A custom-made, oversized, intraventricular latex balloon, was inserted while collapsed through the left atrial appendage into the cavity of the left ventricle and attached to a ‘Y’ connector. The balloon was fixed in position in the left ventricle by tying the connecting catheter to the perfusion apparatus, while the left atrial incision was not ligated. The balloon was attached to a PE50 connecting catheter that was 10 cm in length with a total volume of 20 ml of normal saline. One arm of the ‘Y’ connector from the balloon was connected to a transducer (model P231D; Gould, Cleveland, OH) to continuously record left ventricular pressure on an eight channel Gould physiological recorder (model 2800S; Gould). The second arm of the ‘Y’ connector was attached to a high fidelity microtip catheter (Millar 5F, Houston, TX) which joined a differentiator (Gould), and simultaneously recorded positive and negative dP/dt on the Gould physiological recorder. This high fidelity catheter was calibrated with 100 mmHg, and each left ventricular pressure recording was matched with pressure recordings from the fluid-filled system both before and after each record, as previously described [27].

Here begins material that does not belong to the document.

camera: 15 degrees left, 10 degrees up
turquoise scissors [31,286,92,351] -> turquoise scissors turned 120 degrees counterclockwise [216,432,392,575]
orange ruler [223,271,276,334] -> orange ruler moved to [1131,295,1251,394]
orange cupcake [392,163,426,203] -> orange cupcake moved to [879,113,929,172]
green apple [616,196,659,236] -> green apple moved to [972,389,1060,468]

The same custom-made balloon and set-up as described above were employed throughout the investigation. The balloon was slightly larger than the expected largest left ventricular chamber size, and its compliance was such that a pressure of less than 1.0 mmHg was generated by the balloon itself when inflated up to 80 ml (four times the largest volume used for the study). Furthermore, to take into account the differences in left ventricular chamber size between the various treatment groups, the volume in the balloon was initially adjusted to obtain a steady baseline end diastolic filling pressure (LVEDP) of 5 mmHg in all isolated hearts before measurements were undertaken. This baseline LVEDP was accomplished via a microinjector syringe (Microliter 702, Hamilton., Reno, NV) containing warmed normal saline, in increments of 5-μl initially and subsequent fine adjustments of 1 μl. The total volume of saline in the balloon ranged from 10 μl to 20 μl between the various treatment groups. In addition, left ventricular pressure was simultaneously recorded for the different LVEDP’s attained.

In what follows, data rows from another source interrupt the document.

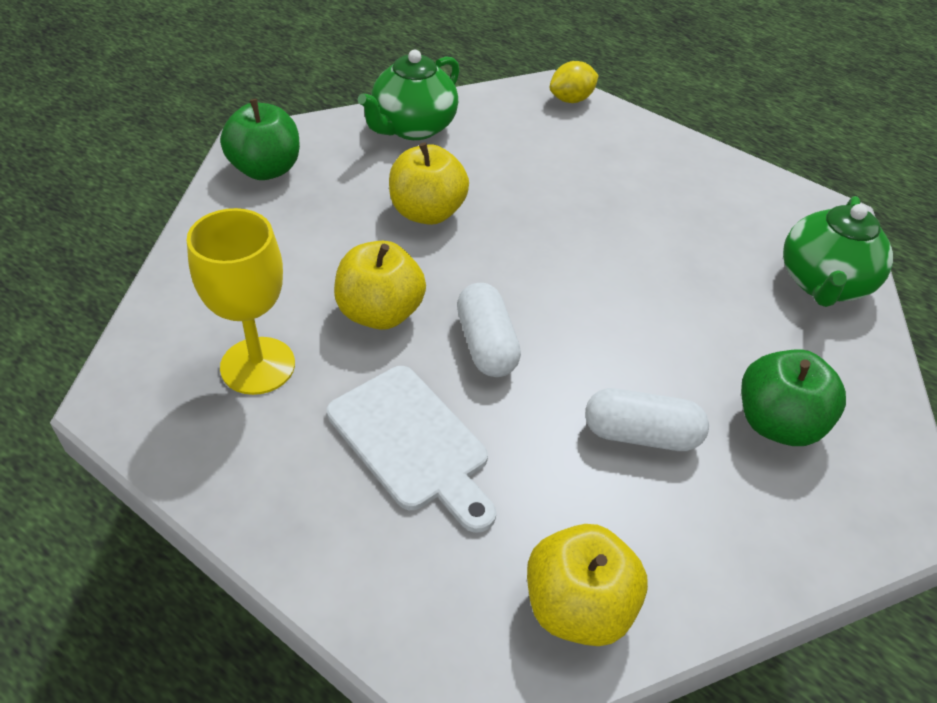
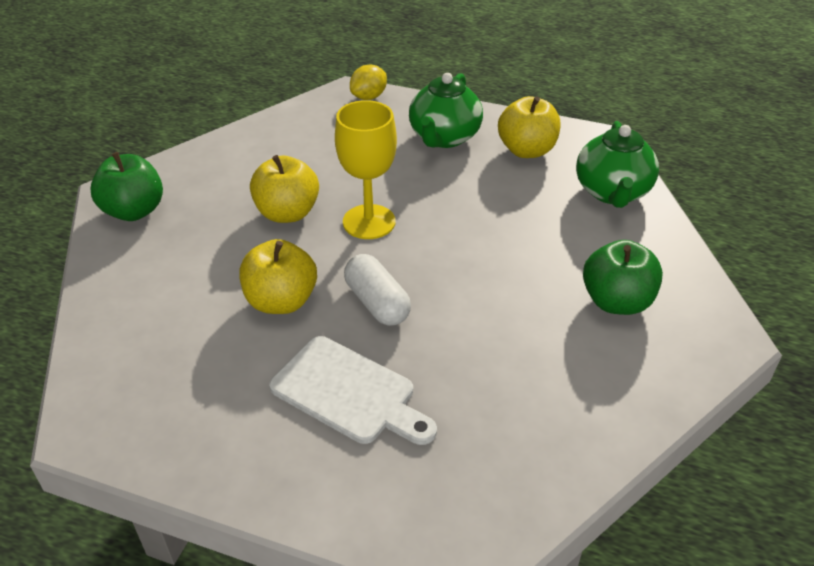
camera: 15 degrees left, 5 degrees down
yellow goblet [187,208,295,395] -> yellow goblet moved to [335,100,397,239]
green teapot [358,50,460,140] -> green teapot moved to [409,73,483,148]
yellow apple [527,524,648,646] -> yellow apple moved to [498,96,561,158]
white capsule [585,388,709,451] -> none

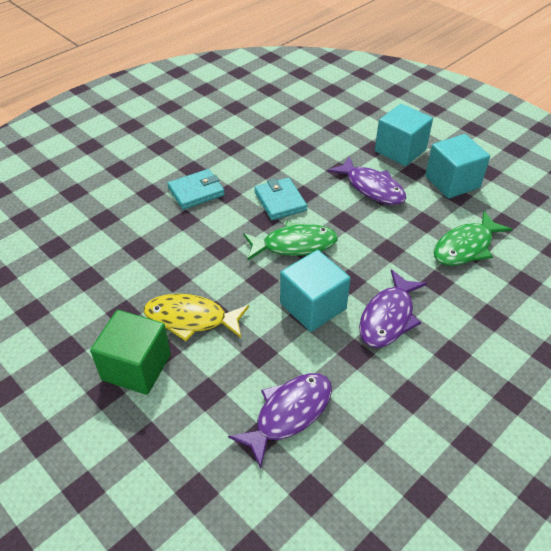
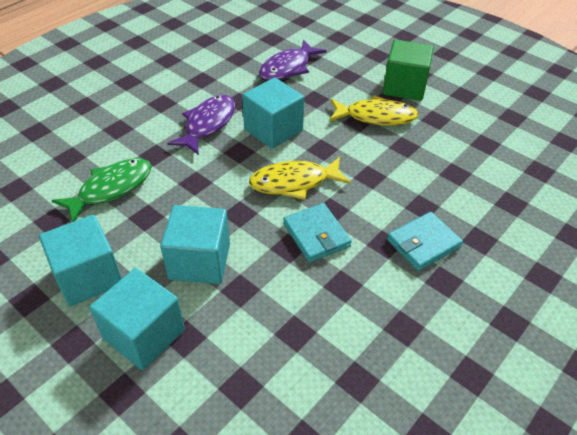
camera: 175 degrees right, 0 degrees up
green fish [243,221,338,261] -> yellow fish [249,157,351,200]
purple fish [327,157,406,205] -> turquoise cube [160,205,230,284]

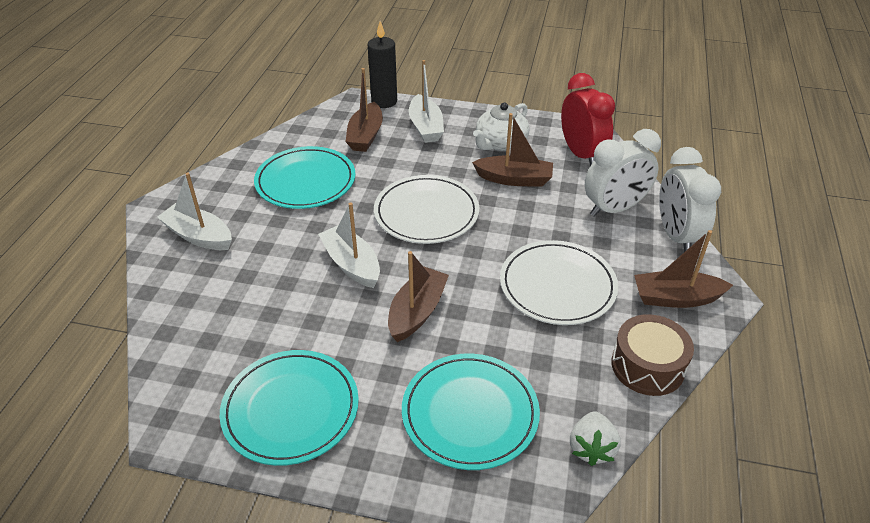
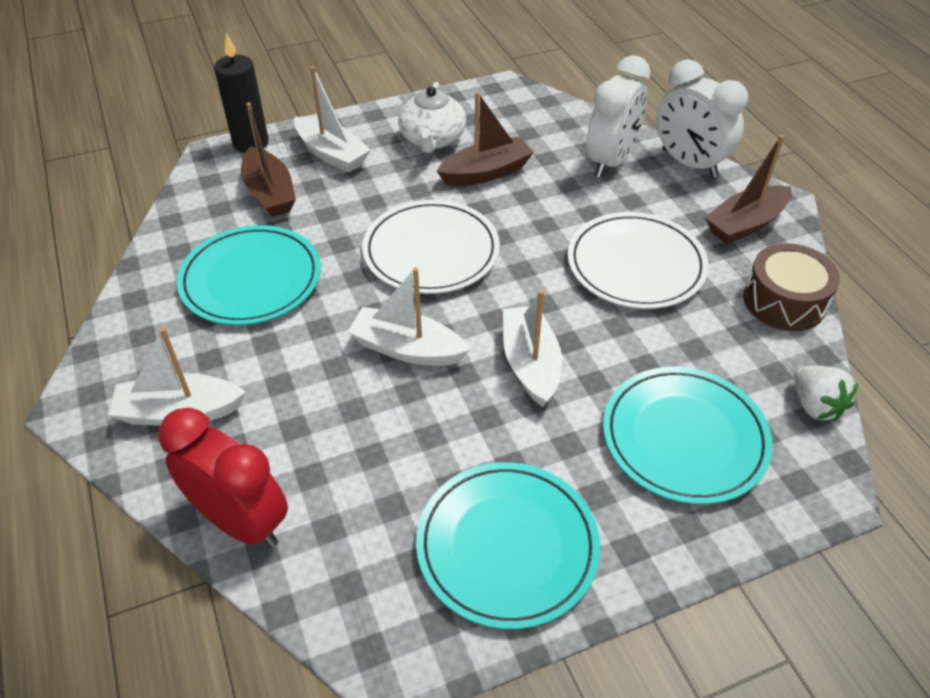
camera: 35 degrees left, 5 degrees up
brown boat [388,251,449,342] -> white boat [503,290,562,407]
red clock [561,73,615,166] -> red clock moved to [159,407,288,548]

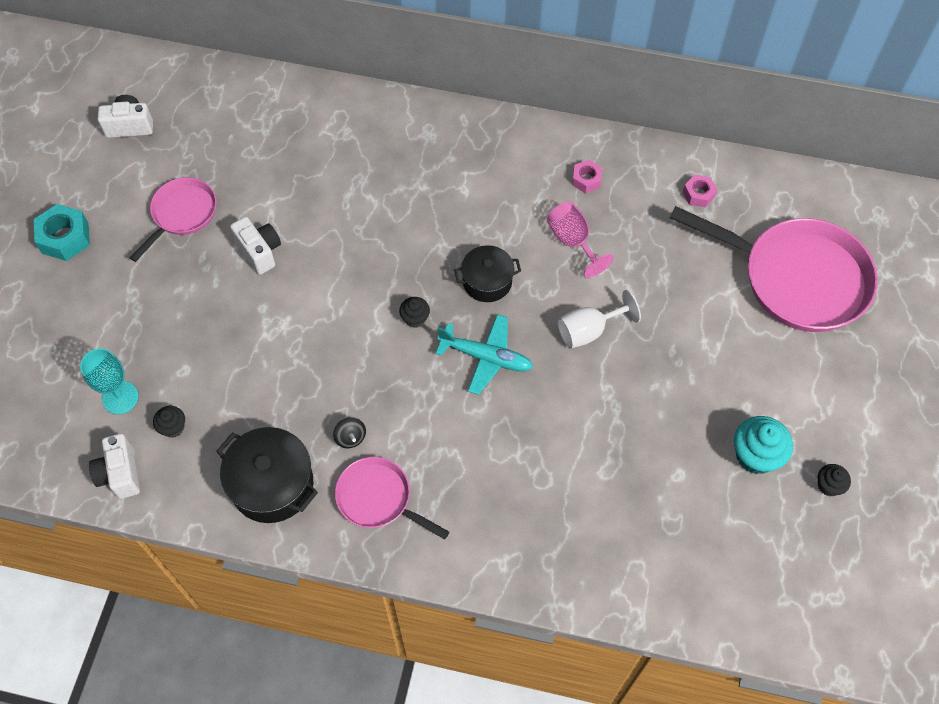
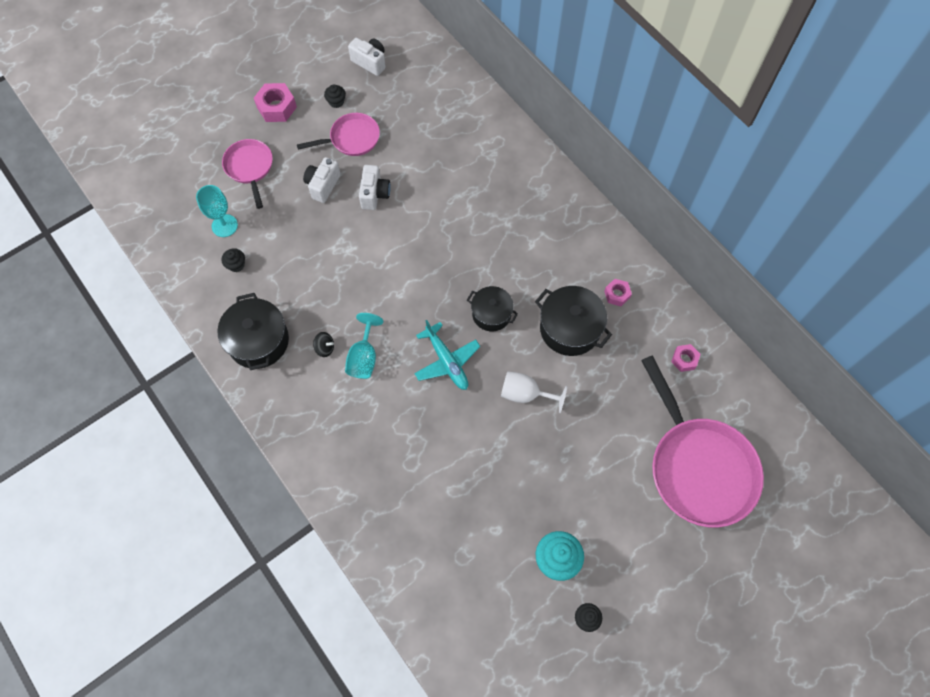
camera: 40 degrees right, 5 degrees up
turquoise nut [34,204,90,261] -> pink nut [254,83,297,122]
white camera [89,434,140,499] -> white camera moved to [303,157,341,203]
black spinning top [333,417,366,448] -> black spinning top turned 90 degrees counterclockwise [313,332,334,357]
pink pan [335,457,449,540] -> pink pan moved to [222,139,273,209]
black cupcake [399,297,430,328] -> black cupcake moved to [324,84,346,108]
pink goblet [547,201,614,278] -> black pot [535,286,612,356]
none -> turquoise goblet [345,313,383,379]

2.2 Cytotoxic aldehyde study

The objective of the second experiment was to determine the relationship between the total chronic dose of iron administered and the concentration of cytotoxic aldehydes in heart tissue of mice. Forty mice were randomized to receive chronic treatment with iron, placebo treatment with saline, or no treatment at all (baseline). Iron-loading was achieved by i.p. injections of iron dextran (Imferon, 20 mg/day/mouse), on five of seven days per week, for a duration of either one week (100 mg total iron dose, n=10), two weeks (200 mg total iron dose, n=10), or three weeks (300 mg total iron dose, n=10). Control mice received placebo treatment for three weeks with normal saline (0.5 ml, i.p. per mouse per day, n=5). Baseline measurements were also performed at the start of the investigation in non-treated mice (n=5). Following their designated treatment periods, the mice were sacrificed via cervical dislocation. The hearts were subsequently removed through a rapid mid-sternal thoracotomy and carefully cleared of excess tissue, promptly dipped into liquid nitrogen, and stored at −70° C until analysis.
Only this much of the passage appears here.